Basal cell carcinoma of the vulva Academic Article uri icon


  • Background and Objectives Vulvar basal cell carcinoma (BCC) accounts for 7% of all vulvar cancers at two hospitals in the south of Israel. The purpose of this study was to investigate the clinical findings, treatment and outcome of patients with vulvar BCC treated at these institutions. Methods Data from the files of eight patients with vulvar BCC who were managed at two regional hospitals in the south of Israel (Soroka Medical Center, Beer-Sheva and Kaplan Hospital, Rehovot) between January 1961 and December 1997 were evaluated. Results Mean age at diagnosis was 70.5 years. A history of other primary cancers was encountered in two patients. Prevailing presenting symptoms were vulvar lump, ulcer, itching, and bleeding. The tumor was most often located on the labium major and its mean size was 2.25 cm. Six patients had wide local excision, one had excisional biopsy, and one had hemivulvectomy.
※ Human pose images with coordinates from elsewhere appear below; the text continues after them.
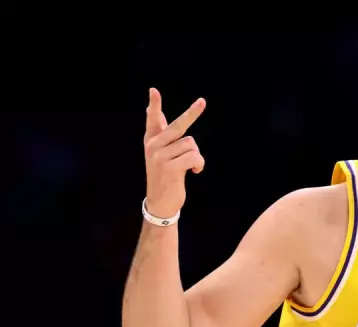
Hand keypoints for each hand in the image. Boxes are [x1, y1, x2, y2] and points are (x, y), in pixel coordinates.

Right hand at [143, 88, 206, 217]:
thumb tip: (154, 113)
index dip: (154, 105)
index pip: (152, 120)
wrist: (160, 202)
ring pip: (191, 145)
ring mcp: (160, 156)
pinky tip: (194, 171)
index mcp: (151, 141)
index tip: (153, 90)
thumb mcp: (160, 154)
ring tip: (191, 166)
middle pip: (178, 125)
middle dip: (192, 113)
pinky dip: (199, 164)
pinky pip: (194, 157)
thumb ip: (160, 134)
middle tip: (203, 101)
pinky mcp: (170, 168)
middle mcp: (153, 146)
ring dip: (196, 156)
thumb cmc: (164, 176)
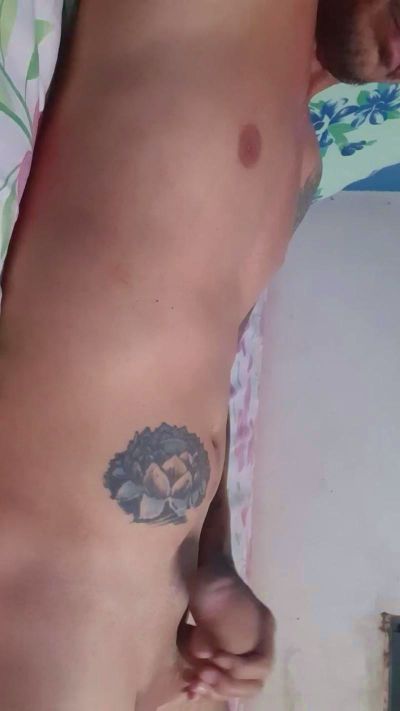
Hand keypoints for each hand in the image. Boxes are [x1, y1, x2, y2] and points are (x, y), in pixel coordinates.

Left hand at [178, 556, 274, 701]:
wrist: (203, 575)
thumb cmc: (215, 584)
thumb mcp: (219, 602)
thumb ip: (218, 633)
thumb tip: (204, 654)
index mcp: (263, 631)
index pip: (261, 664)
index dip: (239, 667)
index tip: (215, 656)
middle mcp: (254, 646)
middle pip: (252, 683)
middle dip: (227, 684)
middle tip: (203, 675)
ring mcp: (238, 654)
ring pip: (235, 687)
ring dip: (215, 690)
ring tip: (194, 683)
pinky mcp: (221, 659)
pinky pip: (220, 682)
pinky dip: (207, 688)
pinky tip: (190, 687)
Two patients developed local recurrence and were treated by wide local reexcision and hemivulvectomy, respectively. At follow-up, no patient developed regional and/or distant metastases, or died of BCC. Conclusions Vulvar BCC is characterized by an indolent behavior with a very low propensity for metastatic spread. The treatment of choice is wide local excision. Because of a substantial risk of local recurrence and high frequency of other primary cancers, close long-term follow-up is essential. J. Surg. Oncol. 1999;70:172–176.